Yes you are, I'm counting thousands, not percent. 8) 

Göran


----------



## goldsilverpro (May 7, 2014)

GotTheBug said:


> 12 posts and I'm the first one to correct the decimal point? Am I really that OCD today?


He didn't state whether the 5 nines was in fineness or percentage. But, the way he wrote it in the title, 999.99, it could only be fineness, which is parts per thousand. I assumed fineness in my post. If he meant percent, then he was in error and should be corrected.


----------



## GotTheBug (May 8, 2014)

Another nugget in the knowledge vault. 

Thank You again guys!


----------



## Lou (May 8, 2014)

Electrolytically refine the 3N5-4N silver off of film and it should be 5N.


----------



## rickbb (May 8, 2014)

Mmon2616 said:


> I am using Zinc Dust Reagent. I know that fixer is supposed to have just silver in it but working in the industrial radiography industry I know that's not the case. They are constantly working with carbon steel,stainless, and chrome and I know it contaminates the Fixer and developer. Even in an automatic processor I would assume they same. I have read through so e of the links like I said. I was just wanted to see if anyone had a suggestion that may help a newbie. Lol. Even though I read some things I still am hesitant because I don't want to make many mistakes. That's all. Thanks you guys.



X-ray film is x-ray film, I don't see how what is being x-rayed would contaminate the film chemistry during development. The film is normally held in a cartridge type of container to block out stray daylight so the film would not be in contact with anything, (other than the x-ray particles). It's then taken to the dark room taken out of the holder and fed into the processer to be developed. 

Your biggest containment is going to be some zinc due to drag down, especially if you over used it. Once all the silver is displaced the excess zinc has nothing to do so it's sitting there mixed in with the silver powder. Use only as much zinc as you have silver in the fix, (that's hard to calculate without some trial runs and good record keeping of your process and yields). After a few goes at it you will have a better idea of yield and how much zinc powder to use.

If you are going to be getting fix on a regular basis, you could setup an electrolytic recovery unit instead of using zinc displacement, then you could be getting better than 99.7% before you go to a Thum or Moebius cell. They aren't cheap but if this is going to be an on-going thing, well worth looking into. 

In checking the melt/boiling temps of zinc and silver, zinc boils at 907 C, pure silver at 2210 C, I suppose it's possible to bring the washed and dried powder up to 950 C and hold it until the zinc is boiled off leaving behind only the silver. Silver melt point is 962 C so in theory that would get rid of the zinc and leave the silver behind. (Or I could be off my rocker, which has been suggested more than once in my life.) :lol:


----------



## Anonymous (May 8, 2014)

I've got to ask the question why you are trying to refine to this purity in the first place? What do you hope to achieve by doing so? This is a genuine question because the costs in time and materials doing so will outweigh the benefits unless you have some specific agenda.

Regards

Jon


----------



## Mmon2616 (May 9, 2014)

Goldsilverpro I did mean fineness. I apologize I put the decimal in the wrong place. I agree and understand Solar. I also understand that reaching that fineness would not be the best thing if I were only counting on profit. It's really a simple answer. I just want to try. I'm not saying I will, or it will happen anytime soon. I just want to reach the highest purity I can possibly get most precious metals. With everything I've been reading I grow that much more interested. I have so much silver available to me for free (except for processing materials) that it will basically pay for itself. It's going to be a slow process but I will remain persistent.

(DATA RECORDS):
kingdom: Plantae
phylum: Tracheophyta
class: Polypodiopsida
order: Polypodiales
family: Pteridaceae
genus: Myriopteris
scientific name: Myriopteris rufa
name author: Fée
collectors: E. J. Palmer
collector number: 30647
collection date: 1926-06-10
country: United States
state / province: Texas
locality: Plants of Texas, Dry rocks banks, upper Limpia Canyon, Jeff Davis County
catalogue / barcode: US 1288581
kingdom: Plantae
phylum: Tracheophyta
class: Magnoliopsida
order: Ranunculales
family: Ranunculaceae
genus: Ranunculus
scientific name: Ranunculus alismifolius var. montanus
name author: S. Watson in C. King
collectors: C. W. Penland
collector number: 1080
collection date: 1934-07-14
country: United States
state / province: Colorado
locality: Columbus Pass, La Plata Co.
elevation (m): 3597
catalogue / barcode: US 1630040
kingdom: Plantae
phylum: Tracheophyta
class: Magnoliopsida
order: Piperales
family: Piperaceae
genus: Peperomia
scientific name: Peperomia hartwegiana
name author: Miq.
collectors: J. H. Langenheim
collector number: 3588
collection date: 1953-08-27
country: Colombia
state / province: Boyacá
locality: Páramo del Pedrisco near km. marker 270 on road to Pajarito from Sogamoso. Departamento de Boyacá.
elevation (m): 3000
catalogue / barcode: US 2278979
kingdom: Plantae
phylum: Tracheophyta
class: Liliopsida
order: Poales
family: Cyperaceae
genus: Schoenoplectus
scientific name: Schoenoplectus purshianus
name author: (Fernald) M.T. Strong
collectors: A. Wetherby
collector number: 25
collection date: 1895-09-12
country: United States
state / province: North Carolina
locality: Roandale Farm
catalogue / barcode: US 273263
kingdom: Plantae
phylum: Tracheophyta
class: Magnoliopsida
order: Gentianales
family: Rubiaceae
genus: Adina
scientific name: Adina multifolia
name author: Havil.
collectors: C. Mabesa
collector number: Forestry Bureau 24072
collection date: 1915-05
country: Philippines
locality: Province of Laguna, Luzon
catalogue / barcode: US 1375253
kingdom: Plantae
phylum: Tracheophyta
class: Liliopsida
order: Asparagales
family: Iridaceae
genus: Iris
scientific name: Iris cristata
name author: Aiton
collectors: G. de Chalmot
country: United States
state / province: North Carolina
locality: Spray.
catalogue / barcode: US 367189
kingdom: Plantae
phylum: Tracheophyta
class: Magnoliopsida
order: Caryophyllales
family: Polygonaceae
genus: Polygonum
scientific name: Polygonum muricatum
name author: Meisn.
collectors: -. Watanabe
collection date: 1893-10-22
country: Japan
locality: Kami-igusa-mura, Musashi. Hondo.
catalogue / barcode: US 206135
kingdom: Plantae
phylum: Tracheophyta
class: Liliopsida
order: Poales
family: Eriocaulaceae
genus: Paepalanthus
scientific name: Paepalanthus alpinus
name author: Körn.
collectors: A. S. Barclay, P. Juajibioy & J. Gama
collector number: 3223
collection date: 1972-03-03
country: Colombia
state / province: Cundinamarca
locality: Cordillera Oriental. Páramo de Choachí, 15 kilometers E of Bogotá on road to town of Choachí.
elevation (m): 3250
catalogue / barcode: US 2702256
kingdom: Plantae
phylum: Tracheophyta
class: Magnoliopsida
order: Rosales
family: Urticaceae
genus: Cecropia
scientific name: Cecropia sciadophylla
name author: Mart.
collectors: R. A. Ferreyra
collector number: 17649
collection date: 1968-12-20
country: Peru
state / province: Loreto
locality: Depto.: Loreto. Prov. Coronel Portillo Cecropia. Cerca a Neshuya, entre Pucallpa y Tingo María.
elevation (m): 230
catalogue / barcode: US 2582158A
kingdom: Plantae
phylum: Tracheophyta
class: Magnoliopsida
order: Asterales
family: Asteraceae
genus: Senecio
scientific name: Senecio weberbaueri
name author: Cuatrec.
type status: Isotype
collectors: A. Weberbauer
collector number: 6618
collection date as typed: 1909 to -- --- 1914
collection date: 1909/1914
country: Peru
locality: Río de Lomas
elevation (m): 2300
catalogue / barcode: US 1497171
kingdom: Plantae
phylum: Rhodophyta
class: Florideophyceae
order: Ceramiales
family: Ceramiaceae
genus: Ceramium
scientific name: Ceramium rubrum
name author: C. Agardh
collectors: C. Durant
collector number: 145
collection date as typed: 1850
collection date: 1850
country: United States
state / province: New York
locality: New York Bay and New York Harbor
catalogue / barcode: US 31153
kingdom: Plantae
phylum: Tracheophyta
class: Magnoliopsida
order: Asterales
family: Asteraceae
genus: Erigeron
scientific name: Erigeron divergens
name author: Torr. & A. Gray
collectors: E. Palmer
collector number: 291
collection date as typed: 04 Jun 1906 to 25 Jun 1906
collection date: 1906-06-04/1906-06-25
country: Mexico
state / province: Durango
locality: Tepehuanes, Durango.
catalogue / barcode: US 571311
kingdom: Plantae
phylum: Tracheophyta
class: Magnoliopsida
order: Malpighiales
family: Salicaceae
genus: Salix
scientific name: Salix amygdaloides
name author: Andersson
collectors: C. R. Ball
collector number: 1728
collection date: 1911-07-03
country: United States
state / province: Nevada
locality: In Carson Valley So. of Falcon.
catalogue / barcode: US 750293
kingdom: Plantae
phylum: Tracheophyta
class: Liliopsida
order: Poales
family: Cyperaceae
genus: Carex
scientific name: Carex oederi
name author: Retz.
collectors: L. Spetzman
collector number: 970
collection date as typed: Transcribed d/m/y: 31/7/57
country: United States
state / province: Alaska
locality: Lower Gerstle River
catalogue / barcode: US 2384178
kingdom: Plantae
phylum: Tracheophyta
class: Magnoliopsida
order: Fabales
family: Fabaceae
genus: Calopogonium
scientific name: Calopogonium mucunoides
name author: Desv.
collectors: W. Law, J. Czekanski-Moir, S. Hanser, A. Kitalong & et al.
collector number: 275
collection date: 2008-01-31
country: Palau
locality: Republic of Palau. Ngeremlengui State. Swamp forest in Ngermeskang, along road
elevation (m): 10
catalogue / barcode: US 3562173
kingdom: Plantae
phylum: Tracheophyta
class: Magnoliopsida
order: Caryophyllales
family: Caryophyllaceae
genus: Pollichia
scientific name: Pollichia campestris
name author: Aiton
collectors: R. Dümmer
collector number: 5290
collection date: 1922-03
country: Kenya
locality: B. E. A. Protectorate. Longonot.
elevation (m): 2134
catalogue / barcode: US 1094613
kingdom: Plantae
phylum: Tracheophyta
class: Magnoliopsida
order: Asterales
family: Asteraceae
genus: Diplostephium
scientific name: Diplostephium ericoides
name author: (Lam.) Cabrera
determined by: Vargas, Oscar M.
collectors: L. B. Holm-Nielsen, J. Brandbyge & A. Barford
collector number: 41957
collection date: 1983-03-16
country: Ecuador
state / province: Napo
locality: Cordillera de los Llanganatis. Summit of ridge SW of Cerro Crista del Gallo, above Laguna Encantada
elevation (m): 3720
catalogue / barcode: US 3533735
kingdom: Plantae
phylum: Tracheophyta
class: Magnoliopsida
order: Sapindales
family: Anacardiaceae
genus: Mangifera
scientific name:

(TASK DESCRIPTION): Retype, word for word, the stretch of the silver-refining thread from "X-ray film is" through "powder to use.".

(RESULT FOR THIS EXERCISE):
X-ray film is x-ray film, I don't see how what is being x-rayed would contaminate the film chemistry during development. The film is normally held in a cartridge type of container to block out stray daylight so the film would not be in contact with anything, (other than the x-ray particles). It's then taken to the dark room taken out of the holder and fed into the processer to be developed. 

Your biggest containment is going to be some zinc due to drag down, especially if you over used it. Once all the silver is displaced the excess zinc has nothing to do so it's sitting there mixed in with the silver powder. Use only as much zinc as you have silver in the fix, (that's hard to calculate without some trial runs and good record keeping of your process and yields). After a few goes at it you will have a better idea of yield and how much zinc powder to use.